__Stated task A__: In the State v. Bard opinion, which judge presided over the trial court in Kennebec County?
__Stated task B__: Reproduce the stretch of the State v. Bard opinion from "Gina Yamartino, Esq." through "and HJELM, JJ.", swapping "Asst. Atty. Gen." for "Assistant Attorney General".
__Stated task C__: Write the next part of the State v. Bard opinion, picking up after its final sentence.

>> Start Text provided

Supreme Court of Maine

March 15, 2018

STATE OF MAINE
v.
ERIC BARD

          Argued: September 13, 2016; December 13, 2017

          Gina Yamartino, Esq. (orally), Law Offices of Gina Yamartino, Portland, and Ronald W. Bourget, Esq., Law Offices of Ronald W. Bourget, Augusta, for appellant Eric Bard

          Janet T. Mills, Attorney General, Donald W. Macomber, Asst. Atty. Gen., and Paul Rucha, Asst. Atty. Gen. (orally), Office of the Attorney General, Augusta, for appellee State of Maine

          Panel: SAUFLEY, C.J., and ALEXANDER, MEAD, GORMAN, JABAR, and HJELM, JJ.

          PER CURIAM.

         [¶l] During the pendency of criminal proceedings against Eric Bard, and while Bard's competency to stand trial was under consideration and his motion to dismiss all charges on the basis of alleged prosecutorial misconduct was pending before the court, the trial court (Kennebec County, Marden, J.) held an ex parte conference with the prosecutor to address the alleged prosecutorial misconduct. Defense counsel was not notified of that conference and did not consent to the ex parte communication. After further proceedings, the same jurist found Bard competent to stand trial, denied the motion to dismiss, and denied Bard's motions to suppress. Bard entered a conditional guilty plea, allowing him to challenge the competency determination and the denial of his motions to suppress on appeal.

>> End Text provided
>> Start Stored rows

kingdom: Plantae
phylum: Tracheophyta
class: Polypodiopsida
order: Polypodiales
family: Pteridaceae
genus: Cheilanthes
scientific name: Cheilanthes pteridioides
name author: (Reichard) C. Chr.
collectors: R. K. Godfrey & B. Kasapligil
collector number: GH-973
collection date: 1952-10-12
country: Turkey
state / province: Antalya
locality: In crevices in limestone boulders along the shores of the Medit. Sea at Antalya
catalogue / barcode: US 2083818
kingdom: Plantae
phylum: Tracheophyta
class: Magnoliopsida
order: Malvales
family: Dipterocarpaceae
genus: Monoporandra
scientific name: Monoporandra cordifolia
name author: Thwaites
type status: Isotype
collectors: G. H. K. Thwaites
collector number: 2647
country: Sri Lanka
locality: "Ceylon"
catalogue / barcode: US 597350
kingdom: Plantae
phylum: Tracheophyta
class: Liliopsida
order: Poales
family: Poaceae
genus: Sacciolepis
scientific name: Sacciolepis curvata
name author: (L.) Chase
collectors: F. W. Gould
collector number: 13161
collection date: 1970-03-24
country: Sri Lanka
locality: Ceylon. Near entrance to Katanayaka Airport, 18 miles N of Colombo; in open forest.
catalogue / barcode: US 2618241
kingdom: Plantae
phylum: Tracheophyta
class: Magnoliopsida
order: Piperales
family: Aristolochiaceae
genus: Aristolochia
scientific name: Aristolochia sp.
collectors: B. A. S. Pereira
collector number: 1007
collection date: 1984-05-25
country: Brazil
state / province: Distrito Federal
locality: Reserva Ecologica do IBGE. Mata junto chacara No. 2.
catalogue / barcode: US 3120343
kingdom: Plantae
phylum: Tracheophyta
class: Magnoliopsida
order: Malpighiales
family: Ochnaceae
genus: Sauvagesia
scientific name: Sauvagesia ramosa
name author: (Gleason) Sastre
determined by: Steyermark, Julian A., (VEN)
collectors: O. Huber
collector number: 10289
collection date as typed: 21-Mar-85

>> End Stored rows

__Task response A__: Marden, J.

__Task response B__:
Gina Yamartino, Esq. (orally), Law Offices of Gina Yamartino, Portland, and Ronald W. Bourget, Esq., Law Offices of Ronald W. Bourget, Augusta, for appellant Eric Bard

          Janet T. Mills, Attorney General, Donald W. Macomber, Assistant Attorney General, and Paul Rucha, Assistant Attorney General (orally), Office of the Attorney General, Augusta, for appellee State of Maine

          Panel: SAUFLEY, C.J., and ALEXANDER, MEAD, GORMAN, JABAR, and HJELM, JJ.

__Task response C__:
         [¶2] Following the oral argument on Bard's appeal, we authorized additional proceedings in the trial court while Bard's appeal remained pending so that Bard could obtain the transcript of the ex parte conference and file any further motions with the trial court. Bard then filed, in the trial court, a motion to vacate the judgment of conviction and a motion for Justice Marden's recusal. Justice Marden recused himself, and, after receiving memoranda and hearing the arguments of the parties, the court [Brennan, J.) dismissed Bard's motion to vacate the judgment of conviction. Bard now appeals from the dismissal of the motion to vacate-an appeal that we consolidated with his initial appeal from the competency and suppression determinations. We vacate all adjudicatory action undertaken after the ex parte conference with the District Attorney by the judge who held that conference, we dismiss the appeal from the dismissal of the motion to vacate as moot, and we remand for further proceedings.

         I. BACKGROUND SUMMARY

         [¶3] Eric Bard was twenty-two years old when he was charged with multiple counts alleging sexual assault, unlawful sexual contact, and sexual exploitation of a child. Early in the proceedings, the arrest warrant and accompanying affidavit were impounded. Following Bard's arrest, given the nature of the charges, the court sought to assure that any release of Bard pending trial would be accompanied by substantial oversight and supervision. Bard's counsel also sought to have his mental status examined.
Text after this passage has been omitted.